What the task requires:
In every row, swap "elevation" for "altitude" and leave all other text unchanged. Leave the pictures out of your answer.

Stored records
·····

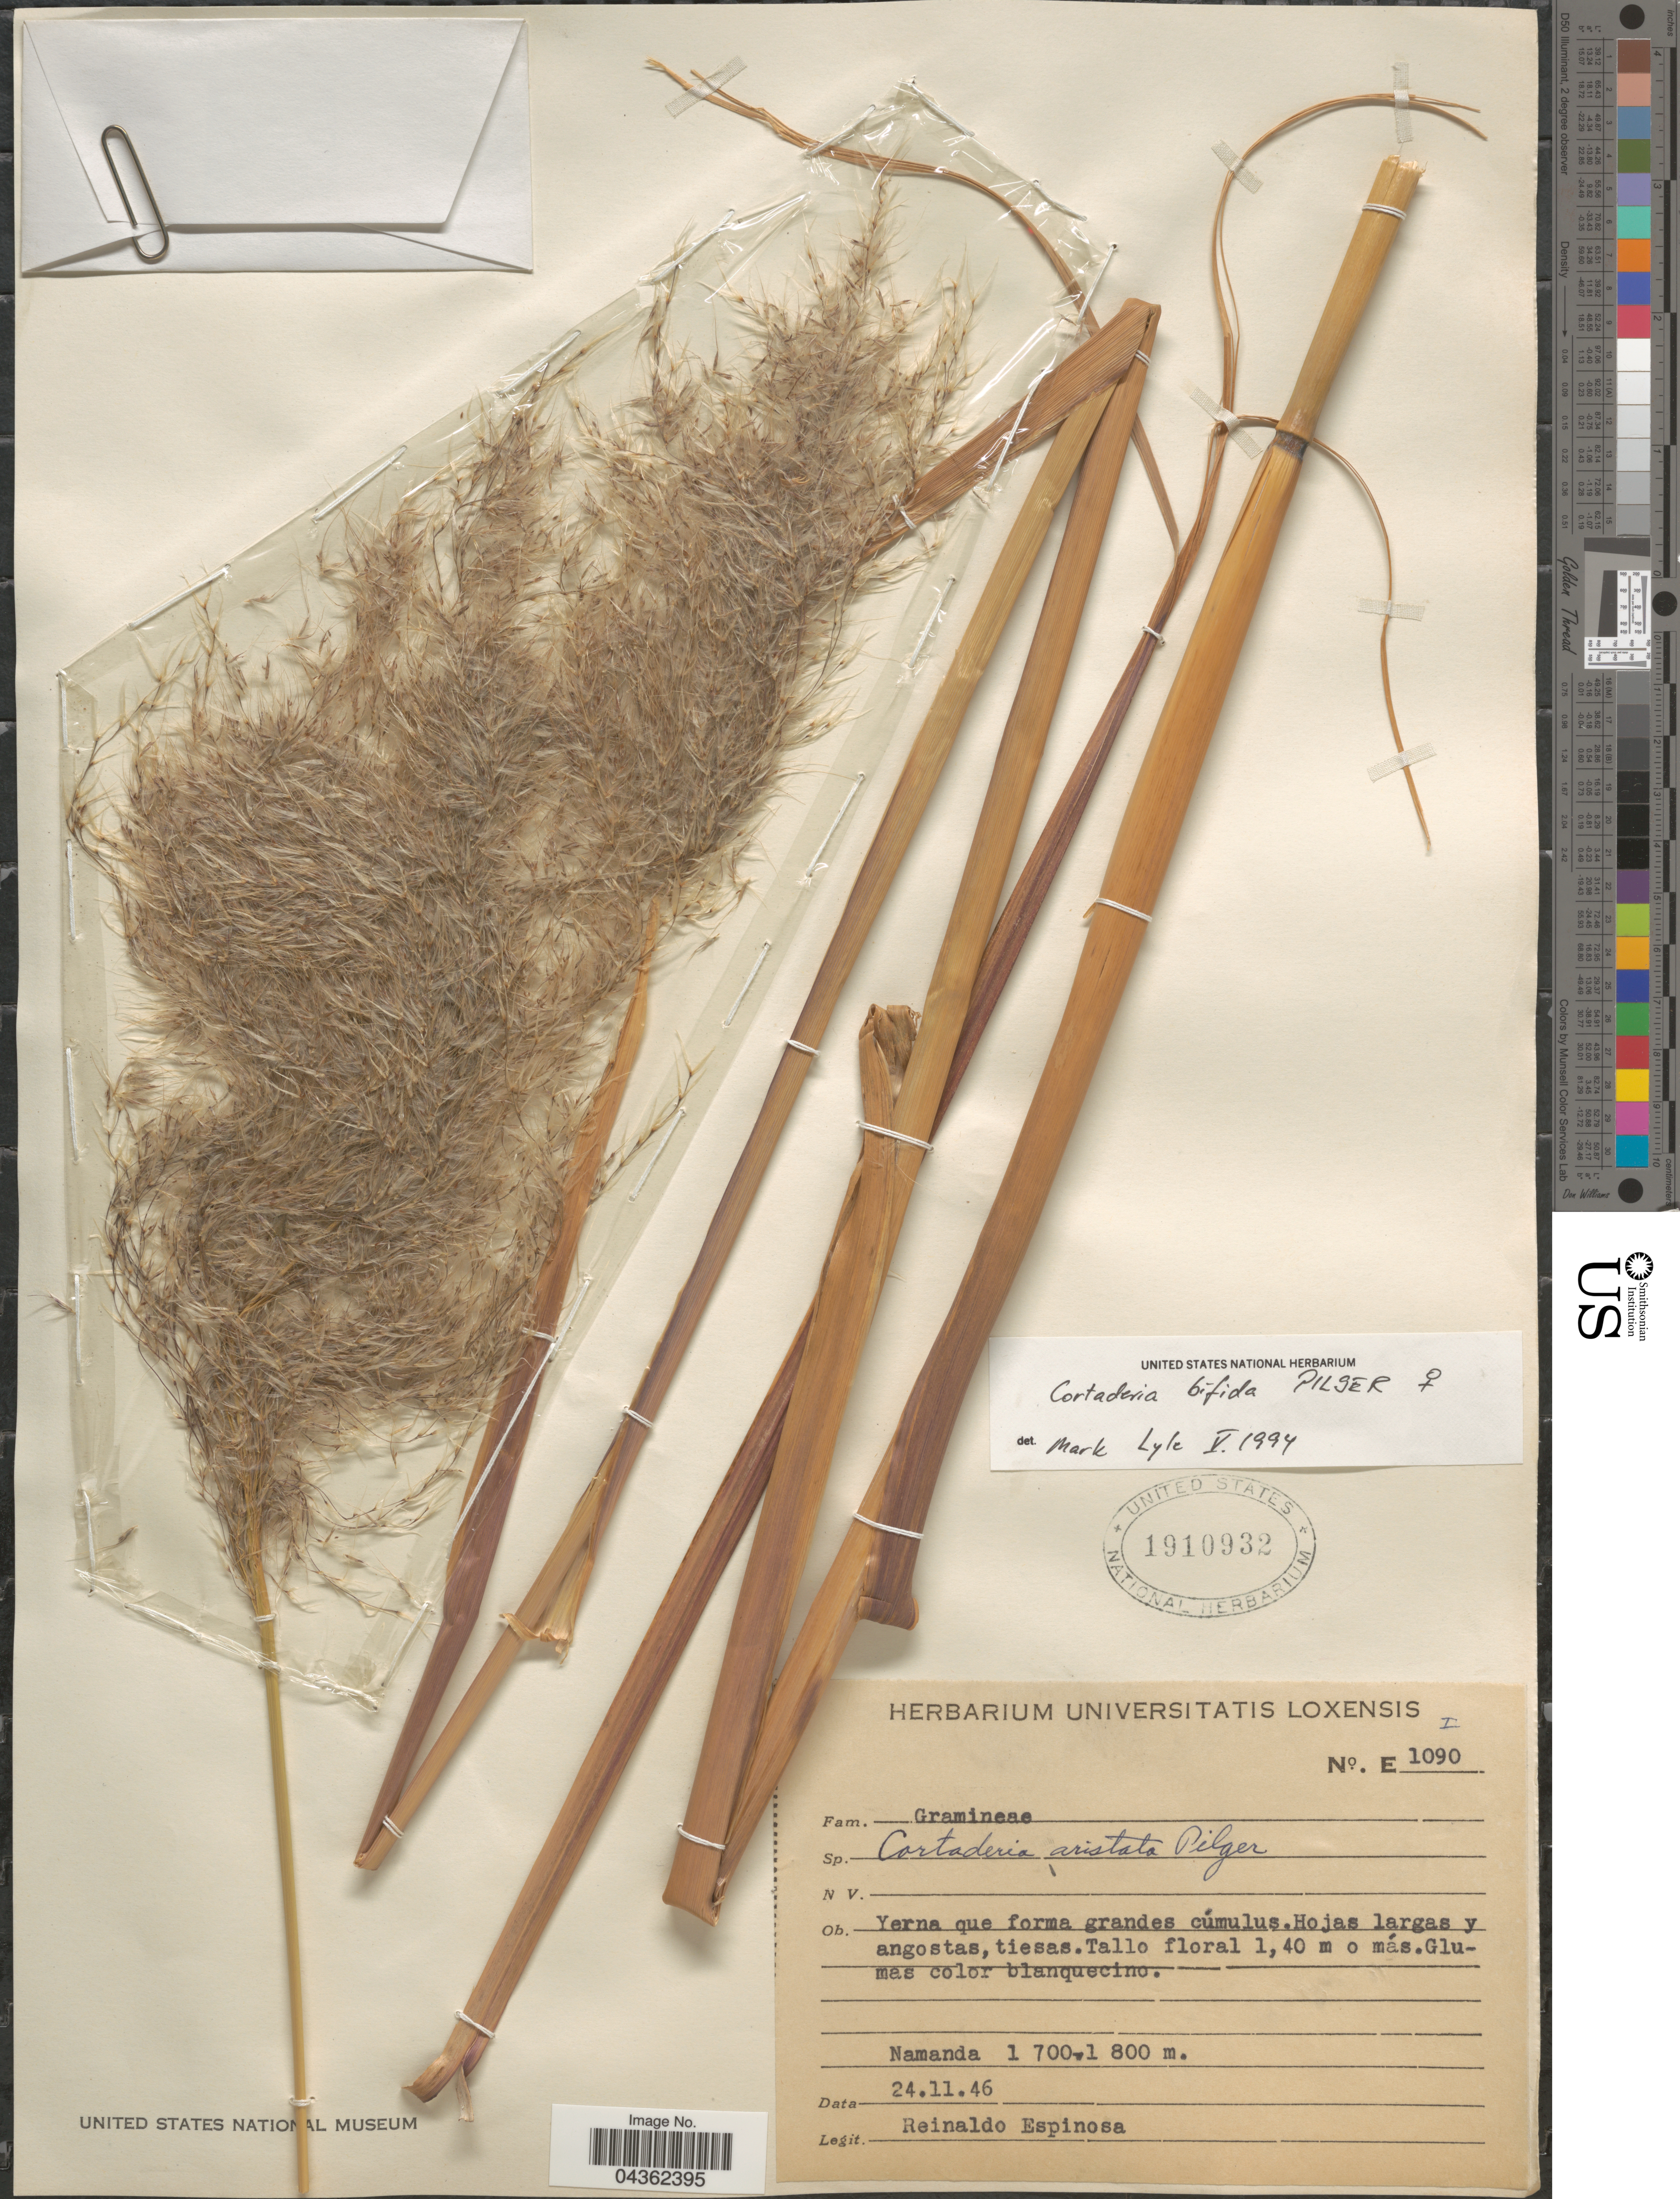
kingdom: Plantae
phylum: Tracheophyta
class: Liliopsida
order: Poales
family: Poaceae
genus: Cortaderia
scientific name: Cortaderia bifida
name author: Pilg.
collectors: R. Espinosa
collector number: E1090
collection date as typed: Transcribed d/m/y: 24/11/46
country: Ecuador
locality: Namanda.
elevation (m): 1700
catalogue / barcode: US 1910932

·····

Complete output:
kingdom: Plantae
phylum: Tracheophyta
class: Liliopsida
order: Poales
family: Poaceae
genus: Cortaderia
scientific name: Cortaderia bifida
name author: Pilg.
collectors: R. Espinosa
collector number: E1090
collection date as typed: Transcribed d/m/y: 24/11/46
country: Ecuador
locality: Namanda.
altitude (m): 1700
catalogue / barcode: US 1910932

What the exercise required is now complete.